Sir Peter accepted these terms in September 2015 and took up his role with General Dynamics in August 2016. There is no suggestion he breached the ACOBA requirements by getting involved in the Ajax project. Nevertheless, as a board member of the manufacturer’s U.S. parent company he is paid more than $300,000, according to U.S. public sources.
Sir Peter was a Royal Engineer. Two years later he was joined at his new firm by another ex ‘Sapper’ — slang for Royal Engineers — Major General Carew Wilks.

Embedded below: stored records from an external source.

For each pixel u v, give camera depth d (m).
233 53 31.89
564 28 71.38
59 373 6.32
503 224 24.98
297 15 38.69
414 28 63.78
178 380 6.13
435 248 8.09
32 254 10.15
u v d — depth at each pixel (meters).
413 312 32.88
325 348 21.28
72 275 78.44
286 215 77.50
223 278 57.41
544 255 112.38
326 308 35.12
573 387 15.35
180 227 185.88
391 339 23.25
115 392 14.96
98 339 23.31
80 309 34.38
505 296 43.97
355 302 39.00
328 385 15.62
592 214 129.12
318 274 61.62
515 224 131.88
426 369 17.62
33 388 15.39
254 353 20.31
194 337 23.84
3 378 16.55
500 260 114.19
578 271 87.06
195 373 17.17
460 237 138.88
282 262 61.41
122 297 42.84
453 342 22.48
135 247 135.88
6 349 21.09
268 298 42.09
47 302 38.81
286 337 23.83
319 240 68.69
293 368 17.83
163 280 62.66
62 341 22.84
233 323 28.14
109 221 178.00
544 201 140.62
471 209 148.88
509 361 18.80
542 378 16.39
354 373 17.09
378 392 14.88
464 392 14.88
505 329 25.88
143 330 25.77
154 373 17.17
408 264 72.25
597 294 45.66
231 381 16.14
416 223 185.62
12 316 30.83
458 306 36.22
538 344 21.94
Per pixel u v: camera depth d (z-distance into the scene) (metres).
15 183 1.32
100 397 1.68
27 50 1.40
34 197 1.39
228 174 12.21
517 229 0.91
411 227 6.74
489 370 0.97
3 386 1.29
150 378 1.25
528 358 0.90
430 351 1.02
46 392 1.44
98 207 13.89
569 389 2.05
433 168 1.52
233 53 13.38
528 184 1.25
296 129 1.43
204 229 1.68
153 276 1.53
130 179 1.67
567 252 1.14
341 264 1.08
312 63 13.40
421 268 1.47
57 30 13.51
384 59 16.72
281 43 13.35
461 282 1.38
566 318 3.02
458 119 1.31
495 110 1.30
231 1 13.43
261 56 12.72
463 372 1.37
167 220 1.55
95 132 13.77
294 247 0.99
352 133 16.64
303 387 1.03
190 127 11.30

Wilks commanded RE units while in uniform before branching into procurement, eventually becoming ‘Director Land Equipment’ in September 2011 — the year the Army chose General Dynamics (UK) to design and build its new armoured reconnaissance vehicle.
General Dynamics (UK) hires these senior officers and defence officials not only because of their knowledge of securing contracts, but also because of their relationships with their successors at the MoD — the people responsible for deciding what equipment the UK’s armed forces should purchase. The most senior soldier to spin through this revolving door is the former head of the Army, General Sir Peter Wall. He is pictured above with Prince Charles
According to Maj Gen Wilks’s LinkedIn profile, he was ‘responsible for the acquisition of all equipment in the land environment, principally the Army’ — so, it is likely, he would have been involved with the Ajax project. Earlier this month the retired Major General enraged MPs on the Commons Defence Select Committee when he stonewalled questions about Ajax’s failures.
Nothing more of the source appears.